Given the records below, the lines starting at the line with "18: (495, 132)" and ending at the line with "[00:05.205]" should be output exactly, both end lines kept and pictures left out.
START Data records
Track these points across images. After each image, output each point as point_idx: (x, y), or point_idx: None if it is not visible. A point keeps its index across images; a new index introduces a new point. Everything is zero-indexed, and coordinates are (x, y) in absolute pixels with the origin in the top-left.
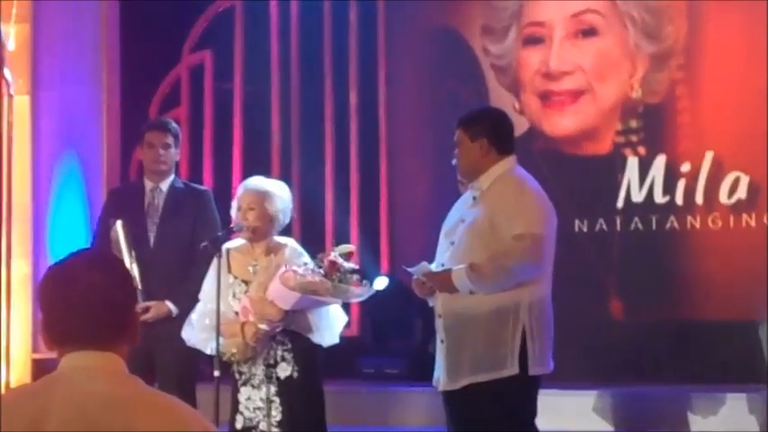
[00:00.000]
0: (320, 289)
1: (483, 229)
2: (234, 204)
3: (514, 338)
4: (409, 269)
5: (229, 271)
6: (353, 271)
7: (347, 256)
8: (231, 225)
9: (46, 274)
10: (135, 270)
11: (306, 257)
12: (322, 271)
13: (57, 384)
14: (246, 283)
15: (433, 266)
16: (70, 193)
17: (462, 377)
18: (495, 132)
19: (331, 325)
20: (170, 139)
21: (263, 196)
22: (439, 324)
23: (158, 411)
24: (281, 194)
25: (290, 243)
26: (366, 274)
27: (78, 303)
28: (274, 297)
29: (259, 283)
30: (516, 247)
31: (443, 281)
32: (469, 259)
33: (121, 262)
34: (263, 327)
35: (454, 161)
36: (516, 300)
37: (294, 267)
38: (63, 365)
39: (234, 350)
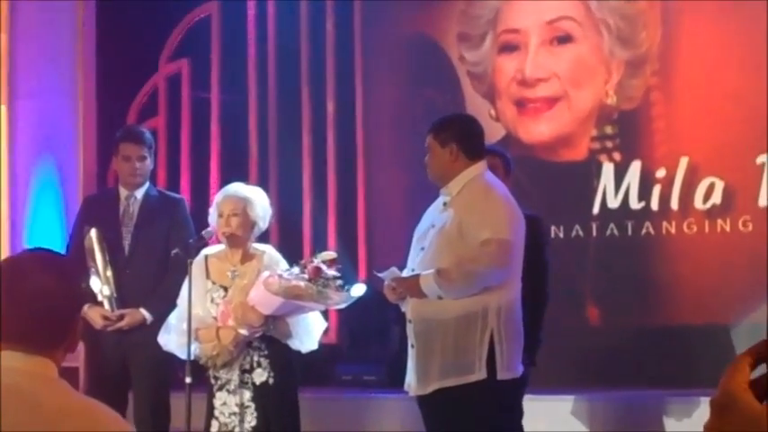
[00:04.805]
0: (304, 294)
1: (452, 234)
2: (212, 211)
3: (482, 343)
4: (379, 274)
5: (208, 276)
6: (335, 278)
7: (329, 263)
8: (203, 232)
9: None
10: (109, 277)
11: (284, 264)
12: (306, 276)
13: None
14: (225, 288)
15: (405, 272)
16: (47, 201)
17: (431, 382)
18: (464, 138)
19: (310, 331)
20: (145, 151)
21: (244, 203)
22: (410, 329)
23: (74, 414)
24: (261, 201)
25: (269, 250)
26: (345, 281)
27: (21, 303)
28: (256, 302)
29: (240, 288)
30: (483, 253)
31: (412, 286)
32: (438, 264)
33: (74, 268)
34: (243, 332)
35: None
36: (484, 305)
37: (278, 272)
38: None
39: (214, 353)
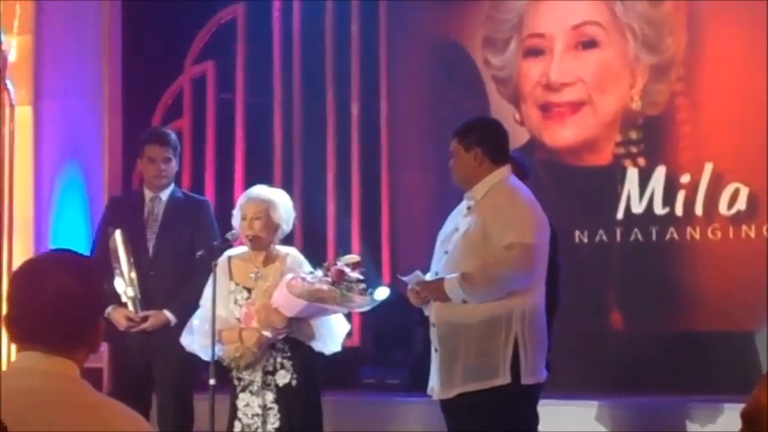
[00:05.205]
END Data records
START Data records
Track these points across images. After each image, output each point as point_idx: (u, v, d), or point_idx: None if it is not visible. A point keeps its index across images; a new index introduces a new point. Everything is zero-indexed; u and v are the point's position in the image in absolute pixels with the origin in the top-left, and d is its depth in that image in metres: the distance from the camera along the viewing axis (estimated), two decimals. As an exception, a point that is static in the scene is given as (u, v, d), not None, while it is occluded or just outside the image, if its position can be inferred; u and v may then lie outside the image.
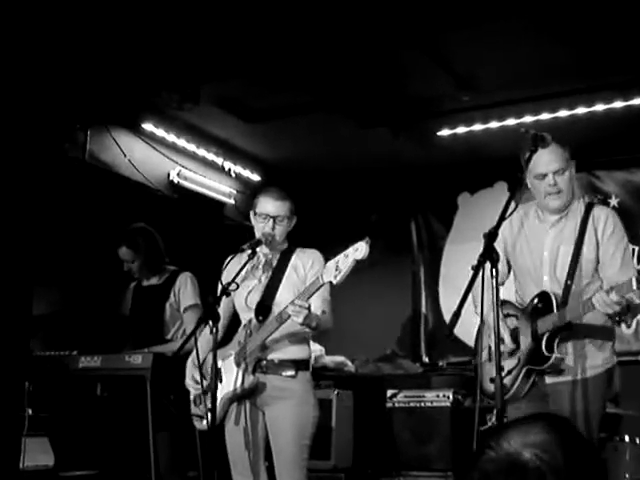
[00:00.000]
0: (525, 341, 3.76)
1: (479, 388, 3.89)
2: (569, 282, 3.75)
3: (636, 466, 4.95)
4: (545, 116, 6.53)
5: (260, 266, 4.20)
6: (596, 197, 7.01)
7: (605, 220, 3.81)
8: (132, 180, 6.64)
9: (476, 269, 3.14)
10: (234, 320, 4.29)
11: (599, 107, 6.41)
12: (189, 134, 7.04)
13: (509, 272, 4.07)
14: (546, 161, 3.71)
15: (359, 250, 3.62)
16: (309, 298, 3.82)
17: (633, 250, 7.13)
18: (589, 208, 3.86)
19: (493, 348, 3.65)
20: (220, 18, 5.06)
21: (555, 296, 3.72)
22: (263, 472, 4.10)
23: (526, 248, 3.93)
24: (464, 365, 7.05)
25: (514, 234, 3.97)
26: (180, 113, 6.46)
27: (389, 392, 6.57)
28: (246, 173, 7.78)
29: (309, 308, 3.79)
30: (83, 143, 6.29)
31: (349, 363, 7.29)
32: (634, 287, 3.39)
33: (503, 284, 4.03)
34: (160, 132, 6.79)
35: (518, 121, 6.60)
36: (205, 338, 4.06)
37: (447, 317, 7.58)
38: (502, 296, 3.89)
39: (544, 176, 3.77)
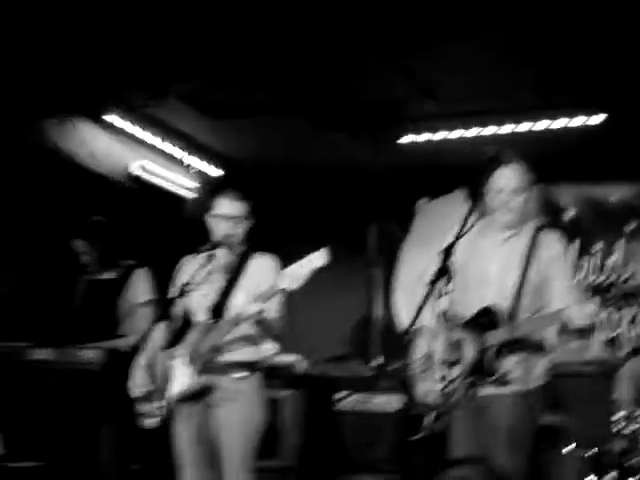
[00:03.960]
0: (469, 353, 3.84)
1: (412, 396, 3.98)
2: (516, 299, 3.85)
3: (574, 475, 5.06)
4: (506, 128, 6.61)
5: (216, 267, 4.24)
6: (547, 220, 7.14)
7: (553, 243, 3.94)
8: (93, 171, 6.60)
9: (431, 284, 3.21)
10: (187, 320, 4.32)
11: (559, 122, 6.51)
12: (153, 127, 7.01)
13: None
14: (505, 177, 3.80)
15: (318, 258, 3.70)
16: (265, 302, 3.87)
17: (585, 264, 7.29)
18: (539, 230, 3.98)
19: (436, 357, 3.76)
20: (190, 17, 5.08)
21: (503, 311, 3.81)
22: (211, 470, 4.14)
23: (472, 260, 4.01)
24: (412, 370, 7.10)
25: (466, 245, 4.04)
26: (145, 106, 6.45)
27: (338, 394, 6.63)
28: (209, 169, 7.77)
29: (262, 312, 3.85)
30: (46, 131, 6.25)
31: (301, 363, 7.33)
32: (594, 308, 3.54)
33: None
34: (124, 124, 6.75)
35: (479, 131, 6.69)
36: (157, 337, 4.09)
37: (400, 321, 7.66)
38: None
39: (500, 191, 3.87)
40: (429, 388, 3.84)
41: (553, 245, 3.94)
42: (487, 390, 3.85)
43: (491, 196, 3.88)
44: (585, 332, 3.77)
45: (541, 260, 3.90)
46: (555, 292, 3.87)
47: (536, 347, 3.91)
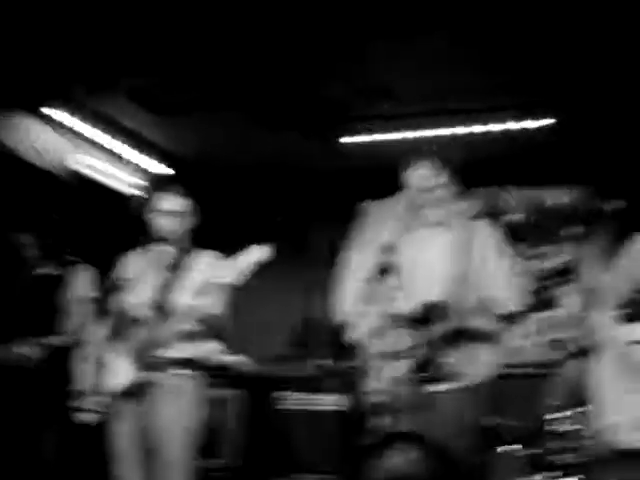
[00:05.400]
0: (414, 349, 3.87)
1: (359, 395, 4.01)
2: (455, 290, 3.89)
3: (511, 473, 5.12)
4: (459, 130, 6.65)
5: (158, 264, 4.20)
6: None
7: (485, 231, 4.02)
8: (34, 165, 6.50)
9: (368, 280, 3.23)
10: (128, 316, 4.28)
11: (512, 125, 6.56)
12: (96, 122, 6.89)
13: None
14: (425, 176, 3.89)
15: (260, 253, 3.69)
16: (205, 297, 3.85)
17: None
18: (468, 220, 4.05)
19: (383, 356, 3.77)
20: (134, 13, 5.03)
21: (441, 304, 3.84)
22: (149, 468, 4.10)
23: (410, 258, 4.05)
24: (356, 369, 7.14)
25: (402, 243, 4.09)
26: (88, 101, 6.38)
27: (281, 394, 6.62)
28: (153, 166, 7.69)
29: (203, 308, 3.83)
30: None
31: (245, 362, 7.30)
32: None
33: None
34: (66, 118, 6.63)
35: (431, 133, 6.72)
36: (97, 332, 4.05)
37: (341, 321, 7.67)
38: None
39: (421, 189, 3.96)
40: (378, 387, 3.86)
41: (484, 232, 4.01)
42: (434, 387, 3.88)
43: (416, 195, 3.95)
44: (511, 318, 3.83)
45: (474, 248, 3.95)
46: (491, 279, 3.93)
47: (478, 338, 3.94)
END Data records
START Data records
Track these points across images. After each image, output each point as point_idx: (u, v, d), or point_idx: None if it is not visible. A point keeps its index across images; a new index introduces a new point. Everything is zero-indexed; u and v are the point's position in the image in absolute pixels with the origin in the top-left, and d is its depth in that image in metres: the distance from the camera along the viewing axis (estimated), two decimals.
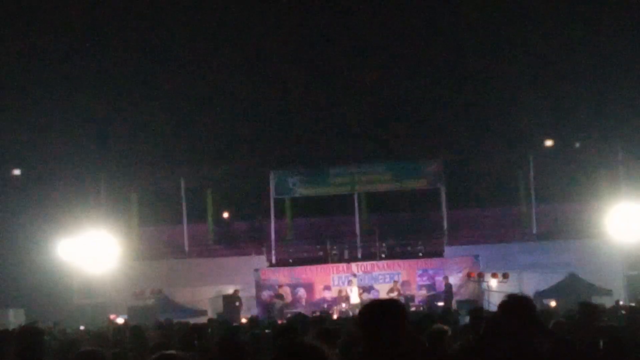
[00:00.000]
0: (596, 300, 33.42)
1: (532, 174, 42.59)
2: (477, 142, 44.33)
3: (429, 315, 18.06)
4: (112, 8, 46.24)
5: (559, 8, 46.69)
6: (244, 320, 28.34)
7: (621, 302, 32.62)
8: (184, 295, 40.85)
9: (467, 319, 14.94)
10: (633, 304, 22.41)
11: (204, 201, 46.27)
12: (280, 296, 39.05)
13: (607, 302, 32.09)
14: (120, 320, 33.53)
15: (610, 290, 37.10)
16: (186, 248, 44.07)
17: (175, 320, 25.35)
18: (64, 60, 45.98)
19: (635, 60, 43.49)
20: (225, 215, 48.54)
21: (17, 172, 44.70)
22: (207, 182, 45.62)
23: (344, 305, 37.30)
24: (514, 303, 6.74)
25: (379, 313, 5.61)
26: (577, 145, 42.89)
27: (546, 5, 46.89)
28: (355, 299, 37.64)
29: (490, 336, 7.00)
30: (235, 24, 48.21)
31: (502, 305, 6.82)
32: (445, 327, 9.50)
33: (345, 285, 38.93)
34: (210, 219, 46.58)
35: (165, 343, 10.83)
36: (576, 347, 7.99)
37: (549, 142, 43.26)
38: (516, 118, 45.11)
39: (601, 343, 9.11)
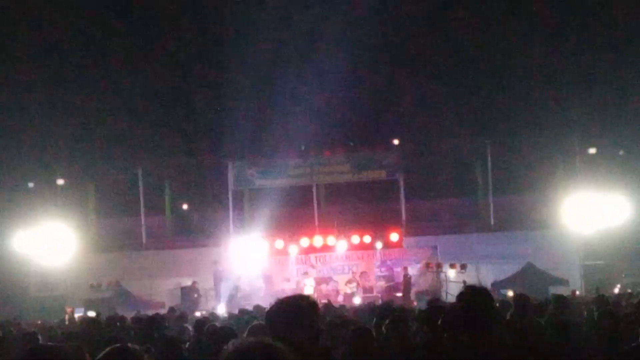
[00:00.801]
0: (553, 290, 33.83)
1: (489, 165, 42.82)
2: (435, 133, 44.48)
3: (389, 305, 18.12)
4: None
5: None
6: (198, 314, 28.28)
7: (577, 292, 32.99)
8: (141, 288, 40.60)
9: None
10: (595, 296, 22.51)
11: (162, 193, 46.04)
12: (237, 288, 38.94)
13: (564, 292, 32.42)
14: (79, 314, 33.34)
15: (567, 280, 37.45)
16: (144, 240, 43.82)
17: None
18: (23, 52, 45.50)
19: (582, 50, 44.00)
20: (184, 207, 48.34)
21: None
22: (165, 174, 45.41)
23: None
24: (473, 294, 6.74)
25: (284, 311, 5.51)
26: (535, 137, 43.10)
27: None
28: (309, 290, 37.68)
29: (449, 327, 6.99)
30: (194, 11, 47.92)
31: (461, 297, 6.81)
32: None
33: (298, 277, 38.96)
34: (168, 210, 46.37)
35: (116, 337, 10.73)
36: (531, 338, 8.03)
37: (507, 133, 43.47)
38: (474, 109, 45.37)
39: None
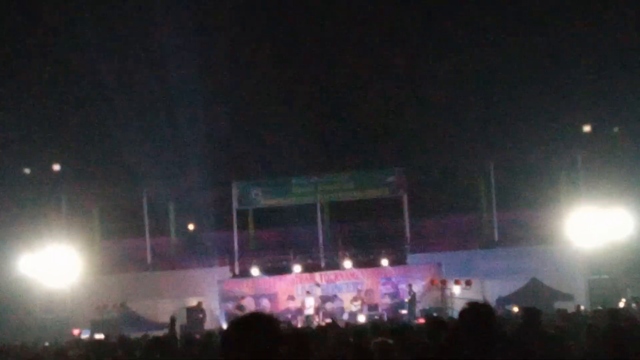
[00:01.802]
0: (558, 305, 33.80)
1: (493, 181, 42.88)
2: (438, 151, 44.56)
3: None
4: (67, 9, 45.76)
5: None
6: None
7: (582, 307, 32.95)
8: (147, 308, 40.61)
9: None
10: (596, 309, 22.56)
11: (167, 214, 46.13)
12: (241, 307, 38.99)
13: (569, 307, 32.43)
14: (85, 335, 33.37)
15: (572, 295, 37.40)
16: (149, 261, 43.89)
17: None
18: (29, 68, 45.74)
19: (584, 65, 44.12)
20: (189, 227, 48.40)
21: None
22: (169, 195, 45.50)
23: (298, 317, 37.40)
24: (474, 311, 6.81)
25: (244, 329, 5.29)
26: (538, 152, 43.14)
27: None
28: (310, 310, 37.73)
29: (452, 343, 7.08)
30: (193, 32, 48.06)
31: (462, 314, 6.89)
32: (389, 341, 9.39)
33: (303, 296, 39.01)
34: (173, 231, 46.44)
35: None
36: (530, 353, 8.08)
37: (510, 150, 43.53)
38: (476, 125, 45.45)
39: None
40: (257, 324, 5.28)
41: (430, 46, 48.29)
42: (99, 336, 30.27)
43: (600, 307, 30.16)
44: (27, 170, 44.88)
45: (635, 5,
END Data records
• Result:
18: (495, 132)
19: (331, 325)
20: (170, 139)
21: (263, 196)
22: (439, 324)
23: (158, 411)
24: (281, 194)
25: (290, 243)
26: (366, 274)
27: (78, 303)
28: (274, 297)
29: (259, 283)
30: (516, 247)
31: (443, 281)
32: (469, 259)
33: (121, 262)
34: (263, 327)
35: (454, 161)
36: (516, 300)
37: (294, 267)
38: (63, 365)
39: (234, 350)
[00:04.805]
0: (304, 294)
1: (452, 234)
2: (212, 211)
3: (482, 343)
4: (379, 274)
5: (208, 276)
6: (335, 278)
7: (329, 263)
8: (203, 232)
9: None
10: (109, 277)
11: (284, 264)
12: (306, 276)
13: None
14: (225, 288)
15: (405, 272)
16: (47, 201)
17: (431, 382)
18: (464, 138)
19: (310, 331)
20: (145, 151)
21: (244, 203)
22: (410, 329)
23: (74, 414)
24: (261, 201)
25: (269, 250)
26: (345, 281)
27: (21, 303)
28: (256, 302)
29: (240, 288)
30: (483, 253)
31: (412, 286)
32: (438, 264)
33: (74, 268)
34: (243, 332)
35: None
36: (484, 305)
37: (278, 272)
38: None
39: (214, 353)
[00:05.205]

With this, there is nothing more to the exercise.